═══ Extract provided ═══

Having said that, v1 isn't changing much now - v2 (out soon) will be where new ideas go, and only bug fixes will go to v1, so you can stick with that as long as you like.
Obviously it is moving fast at the bleeding edge. But the basics of backprop have not changed for a while, and somehow I would think that a toolchain that I would expect to be a serious tool for practical purposes and not just a display of the bleeding edge would at least be backwards compatible with previous versions.
(I hope I am not writing this in too harsh way. I actually liked your videos so much that I am seriously considering applying for your on site course if I one day just get all the other issues sorted out in my life so that I can relocate to SF for a couple of months)
I’ve gone through this guide and other guides before, as I often teach courses like: “introduction to deep learning”
The guide from fast.ai is very good and highly recommend. I also recommend if you want to get into deep learning taking a numerical methods course / guide. Once you understand the basics the hard part is understanding the pitfalls introduced from hardware (and some software) limitations
Just a question for a project of mine, but can tabular data be combined with NLP? Or should I train two seperate nets (i.e. with ulmfit) and try to combine the results?
You can one-hot encode categorical data like strings to build one big model. But if the data is independent, or if the tasks are orthogonal then you might be better served if you create two models.
I think most people would categorize that as machine learning or data science, not deep learning, maybe you would do better searching under those keywords
There is only one global in the library, which is a singleton called `defaults`, and contains 2 things: the default GPU to use, the the number of CPUs to use.
Anyone have thoughts on the utility of the Intro to ML and Computational Linear Algebra courses? I've done Ng's ML course and was interested in the first of these as a more practice-oriented complement to it; the latter sounds interesting, but a bit more of an "elective" to me.

═══

What you will do >>
1. Reproduce word for word the part of the fast.ai forum discussion that opens with the words containing "(I hope I am" and closes with "combine the results?".
2. Write the next part of the fast.ai forum discussion, picking up after its final comment.

═══ Raw data ═══

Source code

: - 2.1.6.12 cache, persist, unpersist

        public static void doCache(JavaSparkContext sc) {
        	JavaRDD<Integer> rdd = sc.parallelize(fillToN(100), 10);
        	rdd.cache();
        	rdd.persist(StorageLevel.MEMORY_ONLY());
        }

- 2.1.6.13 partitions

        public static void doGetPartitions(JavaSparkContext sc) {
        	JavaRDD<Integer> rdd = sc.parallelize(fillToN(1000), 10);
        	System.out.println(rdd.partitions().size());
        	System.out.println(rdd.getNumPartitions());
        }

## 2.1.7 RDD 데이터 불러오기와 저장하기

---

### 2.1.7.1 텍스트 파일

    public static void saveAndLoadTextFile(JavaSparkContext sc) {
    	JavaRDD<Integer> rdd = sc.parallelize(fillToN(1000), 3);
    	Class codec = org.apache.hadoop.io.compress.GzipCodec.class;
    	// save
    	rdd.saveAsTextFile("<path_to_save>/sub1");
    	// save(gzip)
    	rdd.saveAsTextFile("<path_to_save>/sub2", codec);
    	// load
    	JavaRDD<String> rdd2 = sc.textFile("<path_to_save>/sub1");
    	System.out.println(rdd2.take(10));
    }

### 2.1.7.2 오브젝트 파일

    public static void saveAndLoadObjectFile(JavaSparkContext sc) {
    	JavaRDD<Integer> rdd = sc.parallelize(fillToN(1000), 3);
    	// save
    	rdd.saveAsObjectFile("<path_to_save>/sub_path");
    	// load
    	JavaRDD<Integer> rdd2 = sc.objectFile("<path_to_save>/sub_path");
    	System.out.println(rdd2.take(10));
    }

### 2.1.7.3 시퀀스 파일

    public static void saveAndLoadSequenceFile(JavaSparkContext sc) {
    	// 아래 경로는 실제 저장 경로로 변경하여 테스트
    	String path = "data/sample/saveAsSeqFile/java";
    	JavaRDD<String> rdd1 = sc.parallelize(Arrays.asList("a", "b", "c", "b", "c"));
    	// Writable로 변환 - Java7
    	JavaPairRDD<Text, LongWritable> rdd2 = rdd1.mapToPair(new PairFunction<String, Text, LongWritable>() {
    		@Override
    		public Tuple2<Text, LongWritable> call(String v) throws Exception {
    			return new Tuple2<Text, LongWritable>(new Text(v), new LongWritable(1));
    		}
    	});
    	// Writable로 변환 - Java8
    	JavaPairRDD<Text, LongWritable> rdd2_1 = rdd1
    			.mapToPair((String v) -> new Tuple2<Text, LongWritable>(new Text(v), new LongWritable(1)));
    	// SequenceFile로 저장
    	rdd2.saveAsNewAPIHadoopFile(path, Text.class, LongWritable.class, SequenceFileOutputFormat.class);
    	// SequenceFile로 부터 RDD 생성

═══

Outputs by task >>
1.
(I hope I am not writing this in too harsh way. I actually liked your videos so much that I am seriously considering applying for your on site course if I one day just get all the other issues sorted out in my life so that I can relocate to SF for a couple of months)
I’ve gone through this guide and other guides before, as I often teach courses like: “introduction to deep learning”
The guide from fast.ai is very good and highly recommend. I also recommend if you want to get into deep learning taking a numerical methods course / guide. Once you understand the basics the hard part is understanding the pitfalls introduced from hardware (and some software) limitations
Just a question for a project of mine, but can tabular data be combined with NLP? Or should I train two seperate nets (i.e. with ulmfit) and try to combine the results?

2.
That'll work nicely as long as your local machine has a GPU that supports CUDA. If not, you can either train on CPU and wait an eternity, or follow the AWS EC2 setup steps further up on that page.
I was expecting this new course to also include a Swift section with Chris Lattner, but couldn't find it. Does anyone know by chance when that will be released (roughly)?
There was a lot of noise about this. But if you read the blog post carefully, Jeremy only said the Swift thing is very interesting and we will keep close eye on it and consider use it in the course.
I was in the live version of the most recent course. The last two weeks were guest lectured by Chris Lattner on Swift for TensorFlow.
Edit: this appears to be a link to Part 1 which was released in January (and is excellent). The s4tf portion was in part 2 which should be released publicly sometime this month.
"The combination of Python, PyTorch, and fastai is working really well for us, and for our community. We have many ongoing projects using fastai for PyTorch [...] This stack will remain the main focus of our teaching and development.
It is very early days for Swift for TensorFlow. We definitely don’t recommend anyone tries to switch all their deep learning projects [...]"
If you're interested in diving deeper into the papers and math behind the scenes, as well as coding from the lowest levels (right down to the compiler level), you'll be interested in "Deep Learning from the Foundations", which is coming out in 2 weeks. The last two lessons are co-taught with Chris Lattner (creator of Swift, LLVM, and Clang).
If you want to understand the underlying linear algebra implementation details, have a look at "Computational Linear Algebra for Coders": https://github.com/fastai/numerical-linear-algebra
If you want to learn about decision trees, random forests, linear regression, validation sets, etc, try "Introduction to Machine Learning for Coders": https://course18.fast.ai/ml
(All are free and have no ads. They are provided as a service to the community.)
Let me know if you have any questions!